§ AVAILABLE DATA:
»»
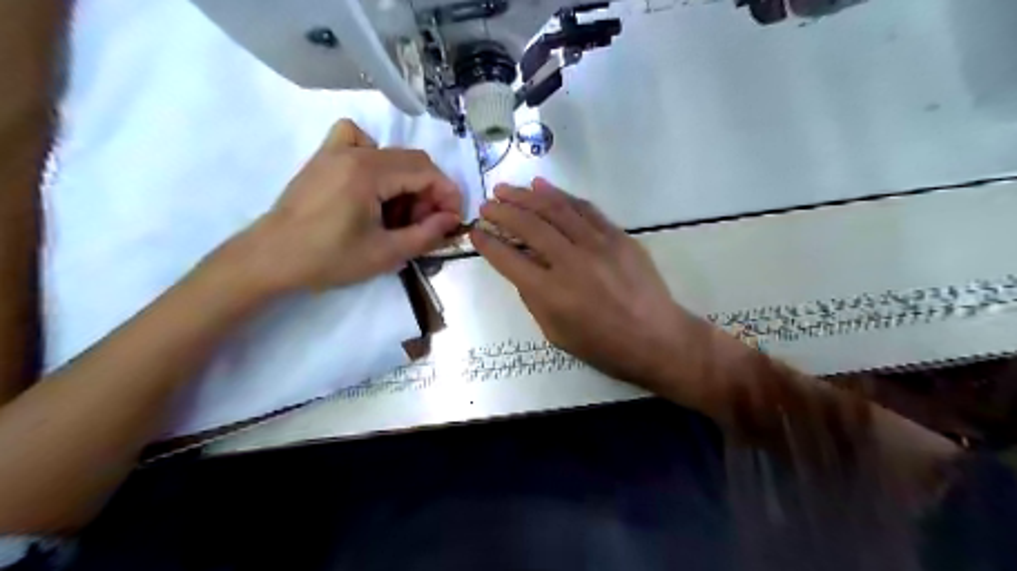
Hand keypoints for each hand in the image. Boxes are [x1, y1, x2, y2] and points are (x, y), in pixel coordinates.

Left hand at [223, 118, 462, 293]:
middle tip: (427, 224)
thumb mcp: (385, 254)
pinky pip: (357, 140)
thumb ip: (426, 234)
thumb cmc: (328, 259)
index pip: (426, 171)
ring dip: (407, 182)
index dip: (447, 194)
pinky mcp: (324, 157)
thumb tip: (451, 220)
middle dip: (430, 192)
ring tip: (398, 215)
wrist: (271, 258)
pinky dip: (375, 157)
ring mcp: (335, 150)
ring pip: (391, 154)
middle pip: (412, 160)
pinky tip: (372, 183)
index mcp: (369, 172)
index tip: (452, 221)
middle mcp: (354, 152)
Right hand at [470, 179, 704, 388]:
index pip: (509, 259)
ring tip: (506, 189)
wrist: (656, 338)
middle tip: (486, 205)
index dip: (487, 244)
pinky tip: (543, 187)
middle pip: (529, 226)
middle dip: (502, 212)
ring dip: (526, 196)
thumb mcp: (556, 333)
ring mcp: (596, 244)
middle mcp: (570, 262)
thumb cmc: (603, 345)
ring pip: (555, 210)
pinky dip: (561, 195)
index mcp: (551, 293)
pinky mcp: (617, 236)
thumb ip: (533, 299)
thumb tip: (522, 269)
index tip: (475, 232)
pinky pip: (584, 209)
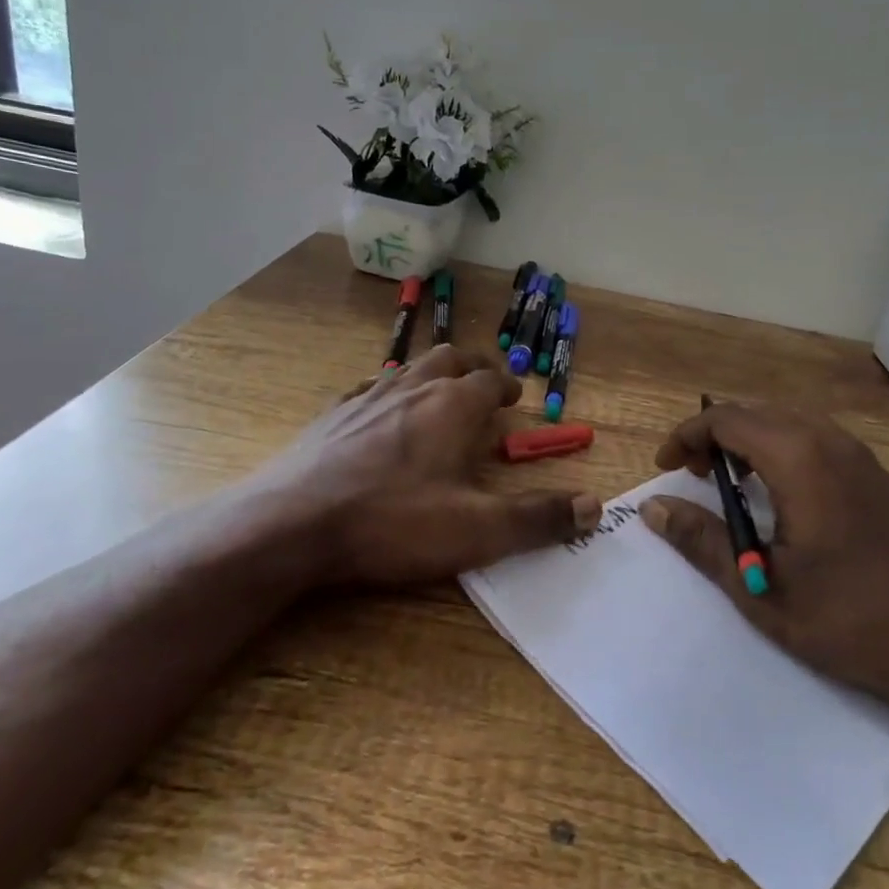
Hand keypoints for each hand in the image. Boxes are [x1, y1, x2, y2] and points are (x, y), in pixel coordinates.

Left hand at [272, 345, 601, 589]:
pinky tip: (378, 412)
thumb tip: (595, 507)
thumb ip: (538, 518)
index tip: (514, 398)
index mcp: (453, 406)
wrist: (293, 523)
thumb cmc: (394, 521)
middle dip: (472, 367)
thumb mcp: (477, 530)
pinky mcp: (331, 415)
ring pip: (408, 368)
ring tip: (437, 393)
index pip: (490, 380)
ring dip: (430, 374)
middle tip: (482, 385)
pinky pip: (367, 389)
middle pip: (449, 358)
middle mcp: (413, 388)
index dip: (506, 387)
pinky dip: (385, 392)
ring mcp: (367, 397)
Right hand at [640, 401, 888, 726]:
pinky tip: (782, 497)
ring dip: (751, 441)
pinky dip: (783, 451)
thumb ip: (701, 539)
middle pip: (758, 412)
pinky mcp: (879, 477)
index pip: (727, 420)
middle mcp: (831, 442)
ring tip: (732, 484)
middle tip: (695, 476)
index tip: (667, 467)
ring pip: (790, 422)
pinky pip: (817, 440)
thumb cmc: (845, 619)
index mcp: (799, 459)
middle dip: (717, 435)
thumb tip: (653, 506)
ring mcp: (862, 457)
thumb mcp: (758, 585)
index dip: (688, 436)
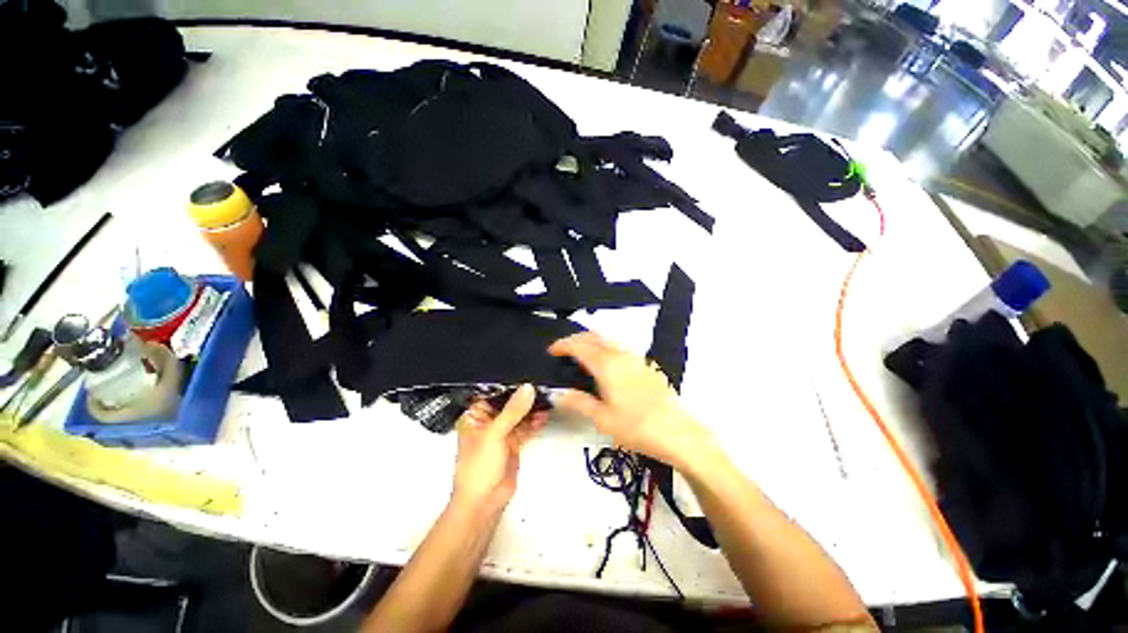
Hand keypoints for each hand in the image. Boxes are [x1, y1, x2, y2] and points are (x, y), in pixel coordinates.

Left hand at [451, 384, 546, 513]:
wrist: (484, 503)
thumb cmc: (479, 465)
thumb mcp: (494, 434)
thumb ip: (513, 410)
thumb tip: (529, 387)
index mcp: (475, 415)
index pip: (492, 392)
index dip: (508, 382)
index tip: (526, 369)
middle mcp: (488, 420)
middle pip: (508, 402)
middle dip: (524, 394)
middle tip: (542, 381)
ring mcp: (502, 432)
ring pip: (519, 414)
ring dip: (532, 408)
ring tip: (548, 396)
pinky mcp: (514, 442)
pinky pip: (526, 427)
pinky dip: (535, 421)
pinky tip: (546, 414)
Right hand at [549, 333, 715, 470]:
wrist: (678, 433)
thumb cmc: (637, 427)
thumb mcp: (602, 418)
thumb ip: (578, 402)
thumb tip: (556, 393)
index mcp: (607, 365)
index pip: (580, 345)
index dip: (563, 345)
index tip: (551, 350)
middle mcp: (621, 355)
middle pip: (594, 336)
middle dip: (576, 339)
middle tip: (564, 351)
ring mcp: (636, 358)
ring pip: (608, 339)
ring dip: (591, 341)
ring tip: (581, 356)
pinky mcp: (646, 365)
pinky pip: (620, 347)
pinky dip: (605, 348)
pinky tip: (605, 365)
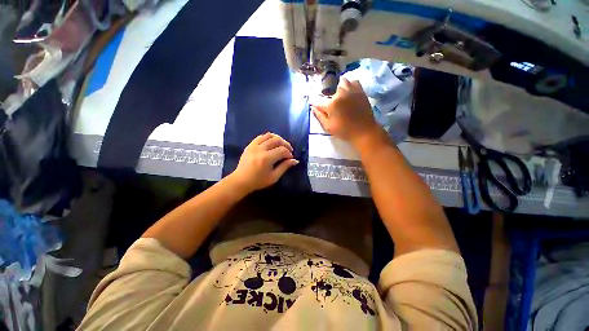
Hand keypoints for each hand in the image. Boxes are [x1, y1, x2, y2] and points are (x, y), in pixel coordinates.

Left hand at [229, 133, 298, 193]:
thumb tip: (295, 160)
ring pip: (269, 135)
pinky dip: (269, 137)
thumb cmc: (258, 181)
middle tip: (289, 150)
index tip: (291, 158)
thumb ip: (285, 167)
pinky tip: (272, 143)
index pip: (282, 150)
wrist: (241, 181)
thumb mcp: (274, 177)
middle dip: (286, 144)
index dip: (289, 153)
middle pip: (277, 140)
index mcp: (266, 159)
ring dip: (278, 139)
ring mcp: (254, 145)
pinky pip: (261, 136)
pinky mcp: (250, 145)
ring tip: (282, 145)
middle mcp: (260, 149)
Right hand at [312, 78, 380, 145]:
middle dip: (328, 97)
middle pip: (330, 90)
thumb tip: (313, 107)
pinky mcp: (360, 91)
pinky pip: (354, 81)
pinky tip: (349, 92)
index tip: (316, 106)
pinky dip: (350, 84)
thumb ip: (319, 116)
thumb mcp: (328, 127)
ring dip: (338, 88)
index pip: (319, 101)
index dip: (316, 104)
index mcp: (332, 104)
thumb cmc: (344, 131)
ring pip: (342, 83)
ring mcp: (351, 91)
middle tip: (331, 106)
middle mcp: (340, 94)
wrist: (364, 131)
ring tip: (339, 96)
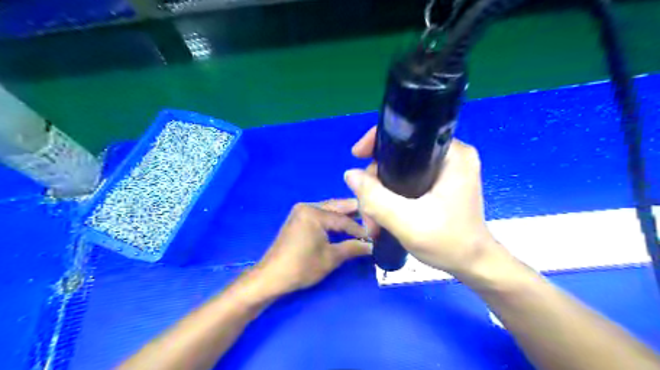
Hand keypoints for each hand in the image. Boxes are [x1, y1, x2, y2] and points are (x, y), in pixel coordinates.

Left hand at [253, 200, 369, 294]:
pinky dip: (333, 219)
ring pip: (329, 209)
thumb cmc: (301, 267)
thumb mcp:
««
In the data above, take the line with "ring tip: (581, 356)", the line with "ring pip: (269, 135)", and every line between, and set them down exactly without pictures.

ring tip: (581, 356)
pinky mcp: (646, 365)
pinky pip: (620, 347)
pinky dip: (605, 348)
pinky tip: (605, 365)
Hand keypoints for each hand in the image. Boxes are [x1, y1, x2, y2] and points are (x, y), in pixel coordinates.

Left hand at [229, 133, 298, 193]:
thumb tip: (295, 160)
ring pip: (269, 135)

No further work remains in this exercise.